Effect of Natural and ARV-Induced Viral Suppression and Viral Breakthrough on Anti-HIV Antibody Proportion and Avidity in Patients with HIV-1 Subtype B Infection

  • Sarah K. Wendel, 
  • Caroline E. Mullis, 
  • Susan H. Eshleman, 
  • Joel N. Blankson, 
  • Richard D. Moore, 
  • Jeanne C. Keruly, 
  • Ron Brookmeyer, 
  • Thomas C. Quinn, 
  • Oliver Laeyendecker
PLOS
x

Abstract

Background

Viral suppression and viral breakthrough impact the humoral immune response to HIV infection. We evaluated the impact of viral suppression and viral breakthrough on results obtained with two cross-sectional HIV incidence assays.

Methods

All samples were collected from adults in the US who were HIV infected for >2 years. Samples were tested with the BED capture enzyme immunoassay (BED-CEIA) which measures the proportion of IgG that is HIV-specific, and with an antibody avidity assay based on the Genetic Systems 1/2+ O ELISA. We tested 281 samples: (1) 30 samples from 18 patients with natural control of HIV-1 infection known as elite controllers or suppressors (2) 72 samples from 18 adults on antiretroviral therapy (ART), with 1 sample before and 2–6 samples after ART initiation, and (3) 179 samples from 20 virally-suppressed adults who had evidence of viral breakthrough receiving ART (>400 copies/ml HIV RNA) and with subsequent viral suppression.

Results

For elite suppressors, 10/18 had BED-CEIA values <0.8 normalized optical density units (OD-n) and these values did not change significantly over time. For patients receiving ART, 14/18 had BED-CEIA values that decreased over time, with a median decrease of 0.42 OD-n (range 0.10 to 0.63)/time point receiving ART. Three patterns of BED-CEIA values were observed during viral breakthrough: (1) values that increased then returned to pre-breakthrough values when viral suppression was re-established, (2) values that increased after viral breakthrough, and (3) values that did not change with viral breakthrough.

Conclusions

Viral suppression and viral breakthrough were associated with changes in BED-CEIA values, reflecting changes in the proportion of HIV-specific IgG. These changes can result in misclassification of patients with long-term HIV infection as recently infected using the BED-CEIA, thereby influencing a falsely high value for cross-sectional incidence estimates.

Introduction

HIV incidence estimates are used to monitor the current state of the epidemic and determine the impact of prevention efforts and treatment policy. Longitudinal cohorts can be used to determine HIV incidence [1]; yet, longitudinal cohort studies are expensive and suffer from selection and follow-up biases [2], [3]. Cross-sectional surveys have been used to identify recently-infected patients and estimate population incidence [3]. However, most laboratory methods used for cross-sectional HIV incidence determination misclassify some patients with long-term infection as recently infected, causing inaccurate incidence estimates [4]. One key factor associated with misclassification by cross-sectional incidence assays is viral suppression, both natural and antiretroviral (ARV) drug induced [5]. Self-report of ARV treatment (ART) has been used to exclude patients from being considered recently infected; however, self-report of ART is inaccurate [6]. Some patients who are receiving ART report that they are not on treatment.[7] Other patients receiving ART are not virally suppressed, due to viral resistance or lack of adherence [6]. Furthermore, detection of ARVs in blood can be difficult because of the short half-life of some ARV drugs [6], [8]. In addition, viral breakthrough is another important component that could be affecting cross-section incidence estimates. Viral breakthrough is defined as the reemergence of virus, while receiving ART, to >1000 copies/mL [9]. A summary on these and other issues associated with cross sectional incidence testing can be found in recent reviews.[10], [11], [12] We evaluated the impact of viral suppression and viral breakthrough on results obtained from cross-sectional incidence testing assays.
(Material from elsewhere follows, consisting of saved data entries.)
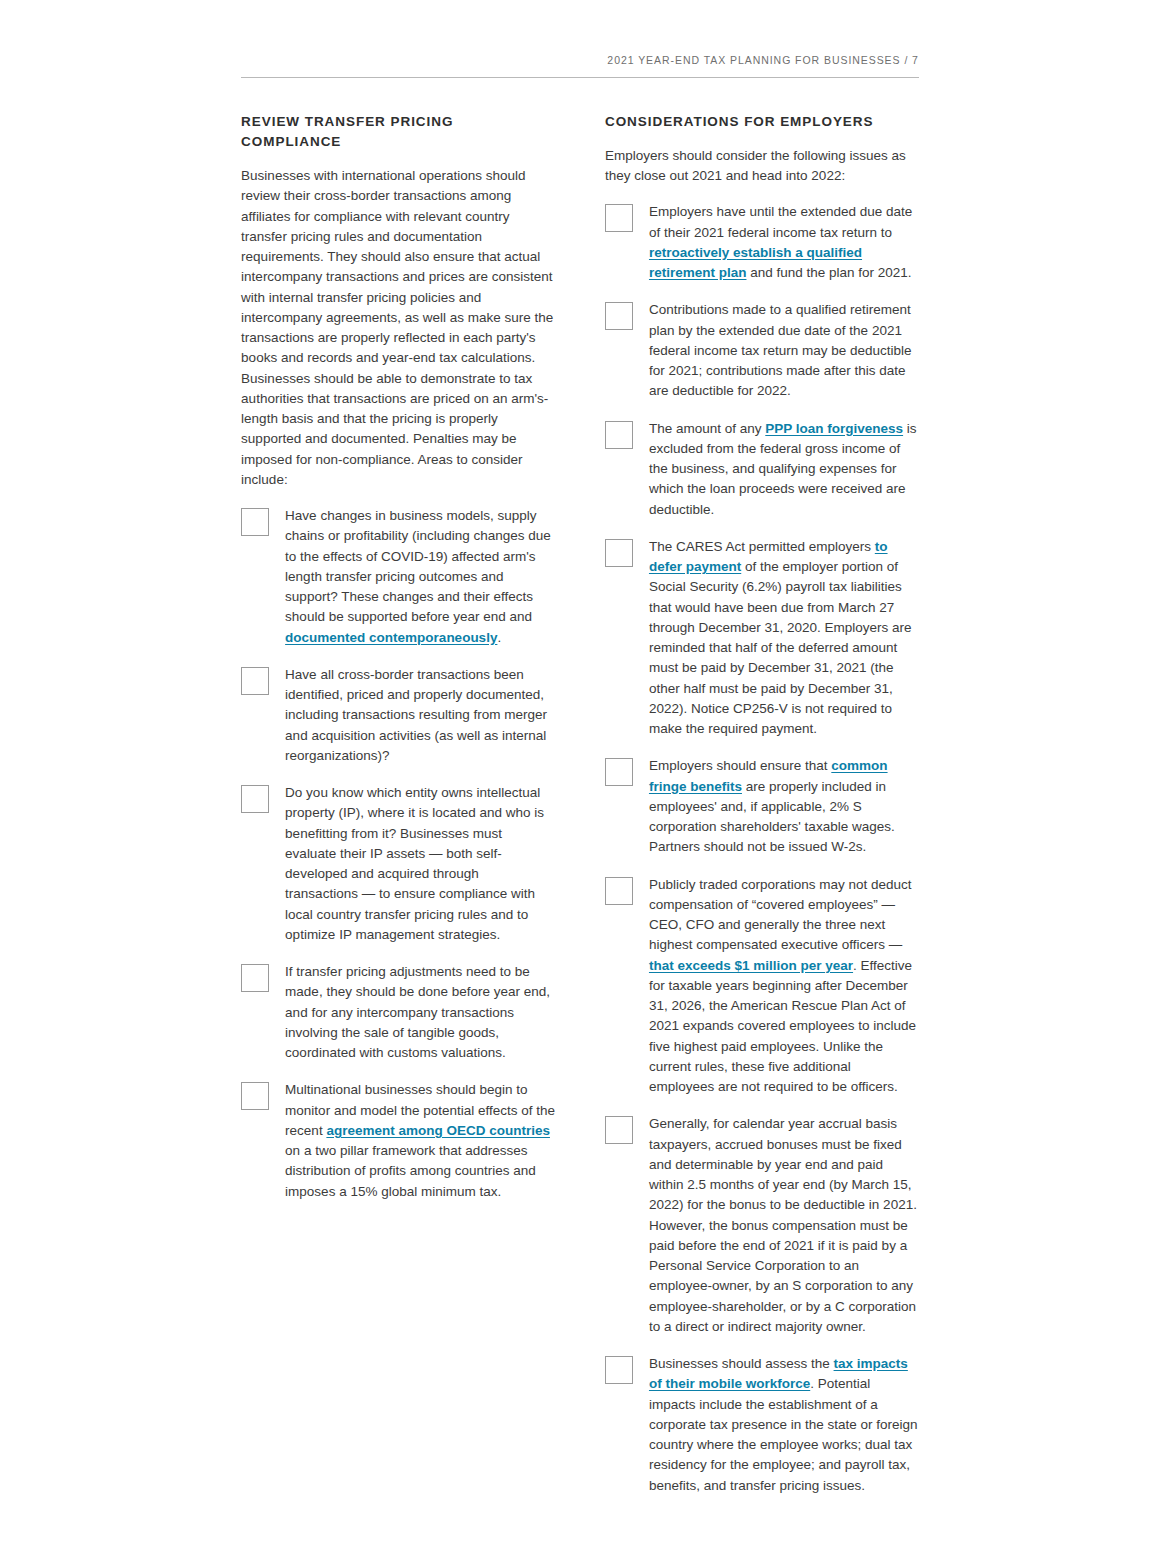2021 Year-End Tax Planning for Businesses / 7
Review Transfer Pricing Compliance
Businesses with international operations should review their cross-border transactions among affiliates for compliance with relevant country transfer pricing rules and documentation requirements. They should also ensure that actual intercompany transactions and prices are consistent with internal transfer pricing policies and intercompany agreements, as well as make sure the transactions are properly reflected in each party's books and records and year-end tax calculations. Businesses should be able to demonstrate to tax authorities that transactions are priced on an arm's-length basis and that the pricing is properly supported and documented. Penalties may be imposed for non-compliance. Areas to consider include:
Have changes in business models, supply chains or profitability (including changes due to the effects of COVID-19) affected arm's length transfer pricing outcomes and support? These changes and their effects should be supported before year end and documented contemporaneously.
Have all cross-border transactions been identified, priced and properly documented, including transactions resulting from merger and acquisition activities (as well as internal reorganizations)?
Do you know which entity owns intellectual property (IP), where it is located and who is benefitting from it? Businesses must evaluate their IP assets — both self-developed and acquired through transactions — to ensure compliance with local country transfer pricing rules and to optimize IP management strategies.
If transfer pricing adjustments need to be made, they should be done before year end, and for any intercompany transactions involving the sale of tangible goods, coordinated with customs valuations.
Multinational businesses should begin to monitor and model the potential effects of the recent agreement among OECD countries on a two pillar framework that addresses distribution of profits among countries and imposes a 15% global minimum tax.
Considerations for Employers
Employers should consider the following issues as they close out 2021 and head into 2022:
Employers have until the extended due date of their 2021 federal income tax return to retroactively establish a qualified retirement plan and fund the plan for 2021.
Contributions made to a qualified retirement plan by the extended due date of the 2021 federal income tax return may be deductible for 2021; contributions made after this date are deductible for 2022.
The amount of any PPP loan forgiveness is excluded from the federal gross income of the business, and qualifying expenses for which the loan proceeds were received are deductible.
The CARES Act permitted employers to defer payment of the employer portion of Social Security (6.2%) payroll tax liabilities that would have been due from March 27 through December 31, 2020. Employers are reminded that half of the deferred amount must be paid by December 31, 2021 (the other half must be paid by December 31, 2022). Notice CP256-V is not required to make the required payment.
Employers should ensure that common fringe benefits are properly included in employees' and, if applicable, 2% S corporation shareholders' taxable wages. Partners should not be issued W-2s.
Publicly traded corporations may not deduct compensation of “covered employees” — CEO, CFO and generally the three next highest compensated executive officers — that exceeds $1 million per year. Effective for taxable years beginning after December 31, 2026, the American Rescue Plan Act of 2021 expands covered employees to include five highest paid employees. Unlike the current rules, these five additional employees are not required to be officers.
Generally, for calendar year accrual basis taxpayers, accrued bonuses must be fixed and determinable by year end and paid within 2.5 months of year end (by March 15, 2022) for the bonus to be deductible in 2021. However, the bonus compensation must be paid before the end of 2021 if it is paid by a Personal Service Corporation to an employee-owner, by an S corporation to any employee-shareholder, or by a C corporation to a direct or indirect majority owner.
Businesses should assess the tax impacts of their mobile workforce. Potential impacts include the establishment of a corporate tax presence in the state or foreign country where the employee works; dual tax residency for the employee; and payroll tax, benefits, and transfer pricing issues.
In this report, we evaluated the impact of viral suppression on the anti-HIV antibody response, measured using two different cross-sectional incidence assays: (1) the proportion of IgG that is HIV specific (measured using the BED capture immunoassay [13] (BED-CEIA), and (2) antibody avidity (measured using a modified enzyme immunoassay). The avidity immunoassay measures the strength of the HIV antibody response [14]. It has been recorded that the avidity response directly correlates with the amount of time an patient has been infected [14]. We evaluated these effects in patients with both natural and ARV-induced viral suppression. We also evaluated the effect of duration of viral suppression and the impact of viral breakthrough on these immune responses.

Methods

Samples were collected from adults with likely HIV-1 subtype B infection, from the Johns Hopkins HIV Clinical Practice Cohort [15] in Baltimore Maryland, who were infected for at least two years. A study of HIV infected subjects determined that >98% of patients from inner city Baltimore were infected with HIV-1 subtype B virus [16]. All subjects from the elite suppressor cohort at Johns Hopkins University are infected with HIV-1 subtype B virus [17], [18], [19]. This included: (1) 18 patients who were identified as elite suppressors [17] (30 samples); (2) 18 patients receiving ART with one sample before and 2–6 samples (one/year) after ART initiation (72 samples); and (3) 20 virally-suppressed patients who had evidence of viral breakthrough while receiving ART (>400 copies/ml) with subsequent viral suppression (179 samples). All participants provided written informed consent and the study was approved by the Institutional Review Board of the Johns Hopkins University.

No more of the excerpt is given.